Bize göre bu söz, doğrudan doğruya şu Hadis’in şiiriyet kazanmış hâlidir:

(İnsanlara, akılları seviyesinden hitâb ediniz!)

Bu hadîsi tefsîr eden Hazret-i Mevlâna buyuruyor ki:

“Eğer insanlar seni anlamıyorsa, kabahat sendedir!”

Akıl denilen cevher durmaksızın bir gelişme, yâni tekâmül hâlindedir. Eğer bu gerçeği kabûl ve idrâk edemeyen bir kafaya sâhipseniz; aklı durgun ve ileri doğru hareketsiz zannına kapılanmışsanız, hayattaki hiçbir mes’eleyi çözmenize ve huzur bulabilmenize imkân ve ihtimâl yok demektir.

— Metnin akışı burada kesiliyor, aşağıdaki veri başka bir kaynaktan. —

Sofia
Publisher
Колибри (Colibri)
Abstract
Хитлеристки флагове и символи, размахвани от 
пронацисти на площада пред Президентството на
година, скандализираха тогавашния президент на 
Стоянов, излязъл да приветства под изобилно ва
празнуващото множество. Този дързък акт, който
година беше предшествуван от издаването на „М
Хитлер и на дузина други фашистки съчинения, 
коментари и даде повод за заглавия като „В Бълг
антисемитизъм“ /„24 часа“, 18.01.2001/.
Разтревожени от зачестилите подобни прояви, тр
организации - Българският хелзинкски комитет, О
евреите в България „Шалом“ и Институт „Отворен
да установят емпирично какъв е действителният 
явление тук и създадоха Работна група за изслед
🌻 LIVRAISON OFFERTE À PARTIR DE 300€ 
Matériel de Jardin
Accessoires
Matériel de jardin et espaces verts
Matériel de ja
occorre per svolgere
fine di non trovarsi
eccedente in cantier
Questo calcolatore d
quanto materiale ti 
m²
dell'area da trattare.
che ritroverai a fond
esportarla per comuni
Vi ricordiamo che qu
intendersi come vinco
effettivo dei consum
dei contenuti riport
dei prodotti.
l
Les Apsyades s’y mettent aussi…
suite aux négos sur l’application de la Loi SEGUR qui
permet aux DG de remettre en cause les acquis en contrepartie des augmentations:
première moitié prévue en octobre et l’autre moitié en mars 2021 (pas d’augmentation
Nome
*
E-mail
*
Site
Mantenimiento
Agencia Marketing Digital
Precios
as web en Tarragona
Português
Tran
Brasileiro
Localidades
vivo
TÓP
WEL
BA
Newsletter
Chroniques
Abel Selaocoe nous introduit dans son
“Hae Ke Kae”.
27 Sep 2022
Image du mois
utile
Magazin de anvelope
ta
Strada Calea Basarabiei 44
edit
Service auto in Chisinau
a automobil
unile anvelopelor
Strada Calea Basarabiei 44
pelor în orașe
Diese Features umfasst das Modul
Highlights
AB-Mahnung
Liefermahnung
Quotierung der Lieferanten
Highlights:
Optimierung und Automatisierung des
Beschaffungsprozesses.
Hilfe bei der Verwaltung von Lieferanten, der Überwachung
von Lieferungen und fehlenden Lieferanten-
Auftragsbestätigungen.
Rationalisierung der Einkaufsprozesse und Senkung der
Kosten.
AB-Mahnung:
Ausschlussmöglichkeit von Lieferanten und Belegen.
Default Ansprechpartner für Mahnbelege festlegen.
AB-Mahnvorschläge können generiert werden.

Allah’ın insanlara bahşettiği sayısız nîmetten en önemlisi, AKIL’DIR.

Ve Allah’ın yaratışında, tekrar diye bir şey yoktur. Bu yüzden, TECELLÎDE TEKRAR YOKTUR demişlerdir.

Bunun ne demek olduğunu anlamak için de uzun boylu kafa yormaya gerek yoktur. Bahçenizdeki ağaca, saksıdaki çiçeğe baksanız yeter! Çiçek, aynı çiçektir; ağaç, aynı ağaçtır.. Ama, hem hiçbir yaprak birbirine benzemez; hem de her bahar yeniden çiçek ve meyve verdiğinde bir yenilik ve benzersizlik mevcuttur.

Bu kural, insan, hayvan, bitki ve taş-toprak için de aynen geçerlidir.

Kısacası, kudreti ve san’atı sonsuz olan Allah, bir yarattığını bir daha aynen yaratmaz!

Yâni, “Tecellîde, tekrar yoktur!”

Bizim, her gün ve her an hücrelerimiz yenileniyor.

Zâten, başka bir âyet-i kerîme’de: “O, her an yeni bir iş ve oluştadır” buyrulmuyor mu?Kâinâtın ve kâinattaki her bir varlığın “oluş mâcerâsı” olup bitmiş değildir; her an bir oluş söz konusudur.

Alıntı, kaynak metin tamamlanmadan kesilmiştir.